What lures you tie on, though, when you’re targeting these tenacious fish depends on a variety of factors. There are a wide range of lures that will do the job, but there are a handful that are nearly guaranteed to entice a smallmouth strike.

Tubes

I’ve heard it said that tubes are the workhorse of smallmouth fishing. Anyone who’s inserted a lead jighead into a tube and dragged it across rocky shoals or the bottom of a river to imitate a crawfish will attest to this. You can also use tubes’s spiraling action to target fish on the beds in shallow water, creep them along rocky points, or rig it weedless and pitch it into weeds for solid results, too. 

Go-to colors: Green pumpkin, watermelon with varied flakes, or white for spawning fish. 

Dropshot Rig

Some of you may remember that, in 2007, professional angler Edwin Evers averaged over 21 pounds of smallmouth bass a day to win the Bassmaster Elite Series tournament on Lake Erie that year. He did this using a variety of soft plastic baits on a dropshot rig. Every bass angler needs to be familiar with the drop shot rig; it’s become a “never-leave-home-without-it” rig for fishing year-round, from depths of six inches to 100 feet.  

Go-to colors: Green pumpkin and shad-based patterns work well.
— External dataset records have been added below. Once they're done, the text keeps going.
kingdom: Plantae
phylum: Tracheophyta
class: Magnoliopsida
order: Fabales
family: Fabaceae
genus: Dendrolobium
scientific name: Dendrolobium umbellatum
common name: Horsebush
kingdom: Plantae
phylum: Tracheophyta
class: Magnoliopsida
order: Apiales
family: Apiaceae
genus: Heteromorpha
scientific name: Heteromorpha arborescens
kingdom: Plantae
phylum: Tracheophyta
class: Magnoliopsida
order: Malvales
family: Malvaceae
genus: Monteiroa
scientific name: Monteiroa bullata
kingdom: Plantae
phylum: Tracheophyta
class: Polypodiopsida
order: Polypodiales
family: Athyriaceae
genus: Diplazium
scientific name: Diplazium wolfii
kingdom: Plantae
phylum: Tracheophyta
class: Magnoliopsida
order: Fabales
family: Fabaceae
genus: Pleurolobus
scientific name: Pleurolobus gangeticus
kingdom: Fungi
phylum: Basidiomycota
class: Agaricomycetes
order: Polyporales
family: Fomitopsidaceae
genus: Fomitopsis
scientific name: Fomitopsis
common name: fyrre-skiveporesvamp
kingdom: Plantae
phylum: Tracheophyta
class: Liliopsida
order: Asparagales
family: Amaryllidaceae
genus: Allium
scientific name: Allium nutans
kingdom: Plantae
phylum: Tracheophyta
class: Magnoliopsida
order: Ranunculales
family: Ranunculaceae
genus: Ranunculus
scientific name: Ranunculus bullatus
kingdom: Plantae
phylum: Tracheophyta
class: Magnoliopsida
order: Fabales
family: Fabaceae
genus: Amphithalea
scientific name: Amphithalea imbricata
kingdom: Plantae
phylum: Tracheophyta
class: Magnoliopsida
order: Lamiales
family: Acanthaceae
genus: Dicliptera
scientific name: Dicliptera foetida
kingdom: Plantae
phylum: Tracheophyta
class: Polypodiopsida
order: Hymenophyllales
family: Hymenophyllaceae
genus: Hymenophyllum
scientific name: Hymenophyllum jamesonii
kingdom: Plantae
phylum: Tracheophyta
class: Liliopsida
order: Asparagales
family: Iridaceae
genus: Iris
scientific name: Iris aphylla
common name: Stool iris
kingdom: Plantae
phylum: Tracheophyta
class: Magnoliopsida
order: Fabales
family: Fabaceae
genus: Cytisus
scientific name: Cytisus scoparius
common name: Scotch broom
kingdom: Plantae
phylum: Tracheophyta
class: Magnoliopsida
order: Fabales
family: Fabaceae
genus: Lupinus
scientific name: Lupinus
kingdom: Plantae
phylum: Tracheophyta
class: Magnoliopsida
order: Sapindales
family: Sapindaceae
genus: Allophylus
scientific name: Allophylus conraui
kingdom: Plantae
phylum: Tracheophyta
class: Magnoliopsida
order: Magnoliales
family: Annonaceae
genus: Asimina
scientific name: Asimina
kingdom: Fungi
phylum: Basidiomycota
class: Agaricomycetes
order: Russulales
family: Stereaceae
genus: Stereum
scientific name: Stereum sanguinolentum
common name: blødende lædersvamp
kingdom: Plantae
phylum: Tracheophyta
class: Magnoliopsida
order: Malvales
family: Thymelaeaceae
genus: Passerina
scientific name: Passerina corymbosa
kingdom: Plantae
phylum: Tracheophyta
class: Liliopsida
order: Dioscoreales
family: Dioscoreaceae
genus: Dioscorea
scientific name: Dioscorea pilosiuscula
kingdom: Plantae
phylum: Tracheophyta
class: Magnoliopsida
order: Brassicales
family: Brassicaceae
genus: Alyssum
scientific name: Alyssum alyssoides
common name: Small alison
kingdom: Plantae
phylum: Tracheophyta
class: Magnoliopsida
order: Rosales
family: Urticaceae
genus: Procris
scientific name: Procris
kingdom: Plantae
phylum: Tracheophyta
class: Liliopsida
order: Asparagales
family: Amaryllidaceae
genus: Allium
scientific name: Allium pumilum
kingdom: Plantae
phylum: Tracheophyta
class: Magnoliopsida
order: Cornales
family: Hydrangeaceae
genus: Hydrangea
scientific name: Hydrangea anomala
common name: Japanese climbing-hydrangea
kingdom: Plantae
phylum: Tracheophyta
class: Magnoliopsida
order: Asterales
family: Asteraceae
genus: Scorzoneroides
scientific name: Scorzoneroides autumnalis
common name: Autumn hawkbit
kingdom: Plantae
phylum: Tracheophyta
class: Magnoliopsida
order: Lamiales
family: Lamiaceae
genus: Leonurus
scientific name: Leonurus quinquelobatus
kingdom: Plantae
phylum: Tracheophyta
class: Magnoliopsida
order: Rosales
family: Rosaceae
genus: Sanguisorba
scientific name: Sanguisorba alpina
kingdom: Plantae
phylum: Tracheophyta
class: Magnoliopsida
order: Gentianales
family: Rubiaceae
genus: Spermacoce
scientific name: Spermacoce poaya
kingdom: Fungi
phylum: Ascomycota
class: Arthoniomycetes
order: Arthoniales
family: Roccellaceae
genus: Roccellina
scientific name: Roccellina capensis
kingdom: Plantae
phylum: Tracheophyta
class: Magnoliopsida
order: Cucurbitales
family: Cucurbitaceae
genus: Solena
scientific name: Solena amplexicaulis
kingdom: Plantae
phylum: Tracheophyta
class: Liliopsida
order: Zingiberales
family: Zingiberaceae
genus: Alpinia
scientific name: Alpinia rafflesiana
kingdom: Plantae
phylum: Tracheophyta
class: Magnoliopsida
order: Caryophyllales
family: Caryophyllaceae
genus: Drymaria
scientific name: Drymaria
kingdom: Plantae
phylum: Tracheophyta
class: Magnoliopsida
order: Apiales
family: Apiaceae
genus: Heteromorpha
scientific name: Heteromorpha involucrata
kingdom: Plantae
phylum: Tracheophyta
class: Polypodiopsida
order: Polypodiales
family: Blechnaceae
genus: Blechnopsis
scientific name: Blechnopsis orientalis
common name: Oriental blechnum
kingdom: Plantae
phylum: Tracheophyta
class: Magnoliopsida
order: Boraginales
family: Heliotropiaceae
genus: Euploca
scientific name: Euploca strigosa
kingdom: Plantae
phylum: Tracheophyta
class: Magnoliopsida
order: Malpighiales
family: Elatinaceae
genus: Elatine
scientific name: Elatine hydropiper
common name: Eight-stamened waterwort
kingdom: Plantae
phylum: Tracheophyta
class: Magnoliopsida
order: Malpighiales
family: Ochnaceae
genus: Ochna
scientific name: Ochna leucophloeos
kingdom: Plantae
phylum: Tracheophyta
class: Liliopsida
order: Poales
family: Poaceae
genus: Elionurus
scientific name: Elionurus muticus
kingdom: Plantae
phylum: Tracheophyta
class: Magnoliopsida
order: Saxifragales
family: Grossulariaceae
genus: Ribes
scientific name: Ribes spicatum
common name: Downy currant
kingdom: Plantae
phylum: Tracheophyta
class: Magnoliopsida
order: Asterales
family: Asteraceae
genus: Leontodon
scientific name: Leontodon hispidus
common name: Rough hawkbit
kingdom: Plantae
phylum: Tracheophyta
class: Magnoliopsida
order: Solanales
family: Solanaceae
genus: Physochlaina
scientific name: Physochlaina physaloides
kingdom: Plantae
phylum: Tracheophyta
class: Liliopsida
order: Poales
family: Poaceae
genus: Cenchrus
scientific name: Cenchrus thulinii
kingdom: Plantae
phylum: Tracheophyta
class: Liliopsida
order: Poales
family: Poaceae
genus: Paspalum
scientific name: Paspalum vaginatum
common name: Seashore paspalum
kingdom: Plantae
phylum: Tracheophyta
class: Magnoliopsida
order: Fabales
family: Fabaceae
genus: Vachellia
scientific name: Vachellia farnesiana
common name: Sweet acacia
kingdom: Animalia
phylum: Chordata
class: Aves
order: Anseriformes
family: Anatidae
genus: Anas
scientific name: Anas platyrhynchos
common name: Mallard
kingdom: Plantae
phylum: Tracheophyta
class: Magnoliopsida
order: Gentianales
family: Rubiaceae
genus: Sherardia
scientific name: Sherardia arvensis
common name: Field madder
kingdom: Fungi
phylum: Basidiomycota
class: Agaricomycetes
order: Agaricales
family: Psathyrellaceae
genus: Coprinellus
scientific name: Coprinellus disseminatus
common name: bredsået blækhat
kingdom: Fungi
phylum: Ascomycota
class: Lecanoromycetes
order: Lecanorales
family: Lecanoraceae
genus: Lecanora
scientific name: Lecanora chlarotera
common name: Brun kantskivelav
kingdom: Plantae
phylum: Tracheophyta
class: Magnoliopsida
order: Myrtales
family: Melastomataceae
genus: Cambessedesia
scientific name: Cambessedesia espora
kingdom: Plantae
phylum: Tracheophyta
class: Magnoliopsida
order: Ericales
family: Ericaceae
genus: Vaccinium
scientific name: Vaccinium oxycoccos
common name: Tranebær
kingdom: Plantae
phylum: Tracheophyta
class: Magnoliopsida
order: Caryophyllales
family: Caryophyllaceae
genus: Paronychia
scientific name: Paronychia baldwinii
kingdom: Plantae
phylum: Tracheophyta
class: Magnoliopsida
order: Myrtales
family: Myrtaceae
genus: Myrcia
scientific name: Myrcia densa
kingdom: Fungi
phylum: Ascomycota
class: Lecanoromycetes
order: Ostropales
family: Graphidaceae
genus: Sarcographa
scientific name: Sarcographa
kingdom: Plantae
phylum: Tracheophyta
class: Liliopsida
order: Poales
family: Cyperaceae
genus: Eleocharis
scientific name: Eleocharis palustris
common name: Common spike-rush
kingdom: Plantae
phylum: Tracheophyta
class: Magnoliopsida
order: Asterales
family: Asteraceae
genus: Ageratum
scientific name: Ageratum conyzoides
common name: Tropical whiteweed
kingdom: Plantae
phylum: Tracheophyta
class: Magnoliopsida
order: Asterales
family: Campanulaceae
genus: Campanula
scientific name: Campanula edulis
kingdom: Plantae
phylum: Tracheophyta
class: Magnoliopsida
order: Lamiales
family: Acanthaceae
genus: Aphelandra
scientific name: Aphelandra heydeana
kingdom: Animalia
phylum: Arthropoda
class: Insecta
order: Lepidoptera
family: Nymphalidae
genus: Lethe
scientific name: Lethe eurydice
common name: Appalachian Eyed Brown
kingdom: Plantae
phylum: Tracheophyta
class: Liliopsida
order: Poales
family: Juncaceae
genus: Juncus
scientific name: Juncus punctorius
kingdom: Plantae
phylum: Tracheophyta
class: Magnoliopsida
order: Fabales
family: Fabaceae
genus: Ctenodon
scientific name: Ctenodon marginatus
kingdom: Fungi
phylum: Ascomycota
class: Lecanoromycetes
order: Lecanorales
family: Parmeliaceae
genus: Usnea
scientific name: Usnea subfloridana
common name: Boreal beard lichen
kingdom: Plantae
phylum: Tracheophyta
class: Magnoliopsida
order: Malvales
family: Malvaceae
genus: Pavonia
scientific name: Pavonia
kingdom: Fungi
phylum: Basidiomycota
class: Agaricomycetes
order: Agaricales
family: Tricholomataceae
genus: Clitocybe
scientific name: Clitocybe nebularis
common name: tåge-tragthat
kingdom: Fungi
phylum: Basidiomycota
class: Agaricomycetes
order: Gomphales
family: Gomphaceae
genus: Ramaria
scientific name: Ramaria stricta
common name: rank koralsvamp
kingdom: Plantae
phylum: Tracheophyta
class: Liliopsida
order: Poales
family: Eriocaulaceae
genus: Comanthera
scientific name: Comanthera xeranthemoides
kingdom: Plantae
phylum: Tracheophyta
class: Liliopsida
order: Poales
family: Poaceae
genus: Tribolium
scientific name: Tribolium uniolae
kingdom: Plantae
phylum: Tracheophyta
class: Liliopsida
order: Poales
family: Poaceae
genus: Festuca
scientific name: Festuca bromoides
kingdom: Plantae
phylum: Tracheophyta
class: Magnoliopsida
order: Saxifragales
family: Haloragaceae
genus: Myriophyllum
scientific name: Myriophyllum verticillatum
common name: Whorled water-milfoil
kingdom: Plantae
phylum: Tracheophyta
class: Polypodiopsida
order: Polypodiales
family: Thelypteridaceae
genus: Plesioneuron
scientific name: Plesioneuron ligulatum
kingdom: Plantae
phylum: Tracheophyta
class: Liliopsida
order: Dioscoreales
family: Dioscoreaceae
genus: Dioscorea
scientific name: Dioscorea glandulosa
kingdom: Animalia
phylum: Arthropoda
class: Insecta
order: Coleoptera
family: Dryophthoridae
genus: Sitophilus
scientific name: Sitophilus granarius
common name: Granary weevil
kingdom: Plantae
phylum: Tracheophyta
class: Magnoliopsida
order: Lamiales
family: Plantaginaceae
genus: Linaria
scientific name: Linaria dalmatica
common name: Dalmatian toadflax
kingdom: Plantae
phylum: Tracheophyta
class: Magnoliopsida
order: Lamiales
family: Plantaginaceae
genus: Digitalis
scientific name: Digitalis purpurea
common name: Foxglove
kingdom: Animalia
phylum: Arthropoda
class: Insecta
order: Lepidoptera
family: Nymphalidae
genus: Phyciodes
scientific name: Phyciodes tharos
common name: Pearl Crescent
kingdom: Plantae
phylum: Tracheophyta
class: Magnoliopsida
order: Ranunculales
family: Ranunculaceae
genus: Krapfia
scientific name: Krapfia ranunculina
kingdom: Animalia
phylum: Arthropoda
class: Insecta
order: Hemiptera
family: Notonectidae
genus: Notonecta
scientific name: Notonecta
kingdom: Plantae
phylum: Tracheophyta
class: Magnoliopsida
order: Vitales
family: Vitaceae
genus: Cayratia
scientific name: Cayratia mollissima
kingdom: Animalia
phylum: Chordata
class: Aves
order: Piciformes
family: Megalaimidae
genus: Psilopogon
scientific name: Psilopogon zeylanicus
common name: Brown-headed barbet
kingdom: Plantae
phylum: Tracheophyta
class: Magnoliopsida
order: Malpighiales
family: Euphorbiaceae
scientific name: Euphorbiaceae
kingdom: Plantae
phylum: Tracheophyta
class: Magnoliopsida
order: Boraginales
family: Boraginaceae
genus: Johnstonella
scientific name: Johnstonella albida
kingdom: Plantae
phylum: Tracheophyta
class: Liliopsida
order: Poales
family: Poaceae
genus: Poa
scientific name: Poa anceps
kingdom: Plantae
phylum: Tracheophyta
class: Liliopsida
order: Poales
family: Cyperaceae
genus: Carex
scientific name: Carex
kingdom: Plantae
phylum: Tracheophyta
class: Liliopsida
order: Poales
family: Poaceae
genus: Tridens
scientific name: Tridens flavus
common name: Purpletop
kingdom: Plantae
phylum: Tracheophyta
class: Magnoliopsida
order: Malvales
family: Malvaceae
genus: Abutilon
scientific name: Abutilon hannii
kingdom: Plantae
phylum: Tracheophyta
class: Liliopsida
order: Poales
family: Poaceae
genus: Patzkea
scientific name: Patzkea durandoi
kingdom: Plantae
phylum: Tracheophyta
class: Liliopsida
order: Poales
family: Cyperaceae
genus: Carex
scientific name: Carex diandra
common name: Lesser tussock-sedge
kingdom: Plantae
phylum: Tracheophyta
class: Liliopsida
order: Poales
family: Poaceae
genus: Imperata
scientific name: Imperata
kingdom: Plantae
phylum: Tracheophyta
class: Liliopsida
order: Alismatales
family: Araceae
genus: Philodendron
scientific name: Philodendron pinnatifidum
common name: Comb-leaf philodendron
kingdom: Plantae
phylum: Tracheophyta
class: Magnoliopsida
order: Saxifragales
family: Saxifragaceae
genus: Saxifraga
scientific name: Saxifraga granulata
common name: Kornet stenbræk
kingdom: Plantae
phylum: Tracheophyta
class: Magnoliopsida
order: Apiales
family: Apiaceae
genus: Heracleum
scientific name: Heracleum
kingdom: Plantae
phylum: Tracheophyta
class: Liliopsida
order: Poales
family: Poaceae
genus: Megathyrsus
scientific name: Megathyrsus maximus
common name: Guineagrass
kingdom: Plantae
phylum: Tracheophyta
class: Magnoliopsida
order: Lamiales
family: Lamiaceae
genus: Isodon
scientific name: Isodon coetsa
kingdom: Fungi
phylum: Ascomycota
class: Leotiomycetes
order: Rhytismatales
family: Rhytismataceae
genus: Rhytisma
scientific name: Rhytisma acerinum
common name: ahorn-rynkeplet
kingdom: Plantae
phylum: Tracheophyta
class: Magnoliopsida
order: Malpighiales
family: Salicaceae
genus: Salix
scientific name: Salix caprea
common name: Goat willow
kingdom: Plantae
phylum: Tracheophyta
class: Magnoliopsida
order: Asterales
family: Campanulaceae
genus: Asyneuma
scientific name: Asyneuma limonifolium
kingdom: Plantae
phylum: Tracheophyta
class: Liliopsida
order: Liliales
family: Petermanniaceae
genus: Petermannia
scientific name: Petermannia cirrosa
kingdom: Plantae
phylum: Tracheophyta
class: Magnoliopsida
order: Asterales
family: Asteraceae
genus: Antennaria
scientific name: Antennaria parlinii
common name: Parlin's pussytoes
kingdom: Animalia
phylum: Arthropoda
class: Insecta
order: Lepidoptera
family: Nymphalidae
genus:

Go with plastics that imitate gobies, crawfish, or baitfish.

Jerkbaits

Smallmouth tend to be visually enticed, and in clear water they’ll come from a long way to strike at the erratic action of a jerkbait. With jerkbaits, you’ll find that some days fish want it moved fast, while on other days they’ll crush it on the pause.  Whether smallmouth are actively chasing schools of baitfish or seeking lone stragglers, the action of a jerkbait is something you don’t want to target smallmouths without. 

Go-to colors: I’ve had great luck with Clown, as well as blue/back with clear sides.

Spinnerbait

Of course, no angler worth his salt hits the water without a few spinnerbaits on hand. Smallmouth like bright colors and fast retrieves, and heavier spinnerbaits—3/4 ounce and up—can be retrieved at warp speed without breaking the surface. One tip, though: make sure to use a trailer hook, as smallmouth bass are notorious for slapping and striking at a bait, but not getting hooked.

Go-to colors: With smallies, I’ve found the more colorful the better. I usually start with a chartreuse skirt with twin willowleaf blades, but sometimes I’ll move to orange or even pink.